TASK TO CARRY OUT: Rewrite the part of the fluid dynamics text below that opens with the words "Example 2 - Pg" and closes with "- v1*v1 /2.)", putting "pressure drop" in place of "pressure difference".

--- begin PASSAGE SHOWN ---

Chapter 4 - Fluid Dynamics

Example 1 - Pg 79

In [1]:
#calculate dp/ds at both upper and lower ends
#Initialization of variables
rho=1.5 #g/cc
g=32.2 #ft/s^2
dzds=-0.5
x1=0
x2=3
#calculations
def func(s):
    dpds=-rho*g*dzds - rho*(3+9*s)*9
    return dpds

r1=func(x1)
r2=func(x2)
#results
print '%s %.1f %s' %("At the upper end, dp/ds =",r1,"lb/ft^2 per foot")
print '%s %.1f %s' %("\n At the lower end, dp/ds =",r2,"lb/ft^2 per foot")
At the upper end, dp/ds = -16.3 lb/ft^2 per foot

 At the lower end, dp/ds = -380.9 lb/ft^2 per foot

Example 2 - Pg 80

In [2]:
#calculate the pressure difference between the two points
#Initialization of variables
g=32.2 #ft/s^2
v1=3. #ft/s
z1=1.5 #ft
rho=1.5 #g/cc
z2=0
v2=30. #ft/s
#calculations
dp= rho*(v2*v2 /2. - g*z1 +g*z2 - v1*v1 /2.)

--- end PASSAGE SHOWN ---
--- begin SUPPLIED INFORMATION ---

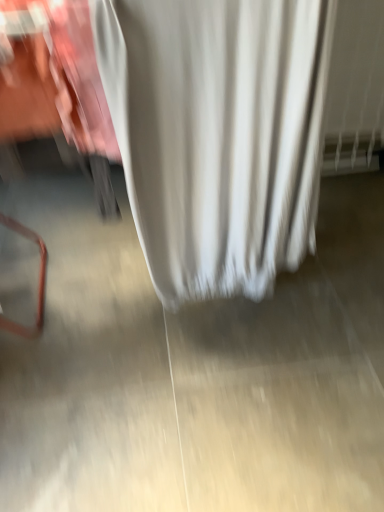
Question: Considering the relative sizes of white fabric curtain at center and smooth concrete floor at center in the image provided, is white fabric curtain at center thinner than smooth concrete floor at center?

--- end SUPPLIED INFORMATION ---

THE OUTPUT:
Example 2 - Pg 80

In [2]:
#calculate the pressure drop between the two points
#Initialization of variables
g=32.2 #ft/s^2
v1=3. #ft/s
z1=1.5 #ft
rho=1.5 #g/cc
z2=0
v2=30. #ft/s
#calculations
dp= rho*(v2*v2 /2. - g*z1 +g*z2 - v1*v1 /2.)